[Prompt]: Pick out each line in the items below that contains the string "Catch", and copy those lines.

[Provided data]:
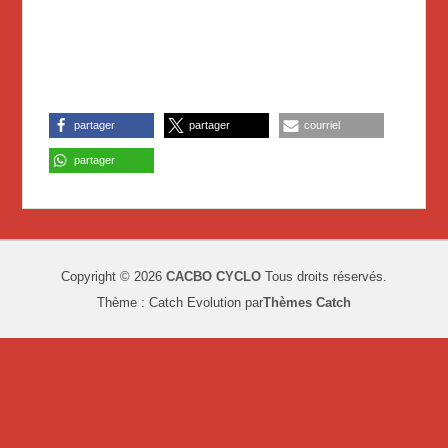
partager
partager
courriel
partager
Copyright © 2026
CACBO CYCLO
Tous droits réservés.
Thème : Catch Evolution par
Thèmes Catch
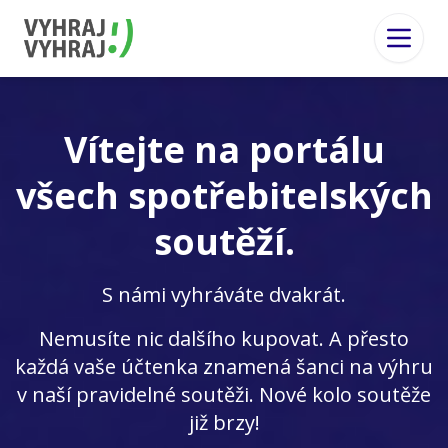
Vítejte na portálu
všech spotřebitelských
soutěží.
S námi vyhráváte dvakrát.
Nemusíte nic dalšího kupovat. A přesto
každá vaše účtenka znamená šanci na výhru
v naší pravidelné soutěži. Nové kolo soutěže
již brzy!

* * *

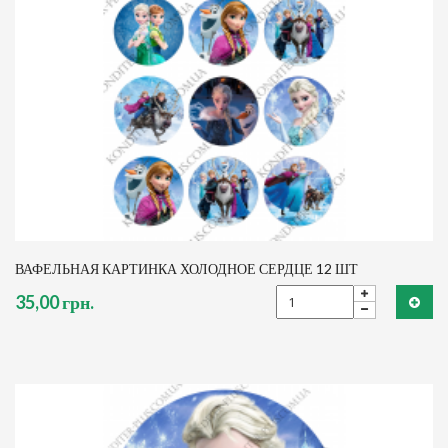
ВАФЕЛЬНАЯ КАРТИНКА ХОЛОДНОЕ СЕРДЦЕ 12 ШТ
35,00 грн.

* * *

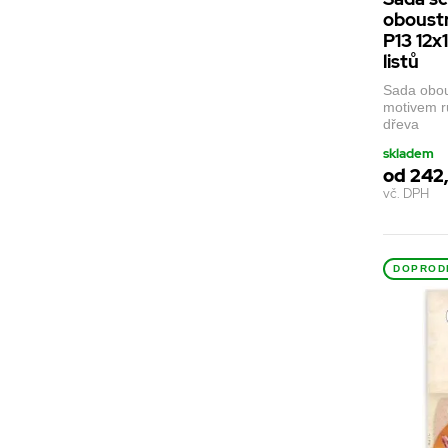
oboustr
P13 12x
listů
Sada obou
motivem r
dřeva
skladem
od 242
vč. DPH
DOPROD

[Result of the task]:
Thème : Catch Evolution par
Thèmes Catch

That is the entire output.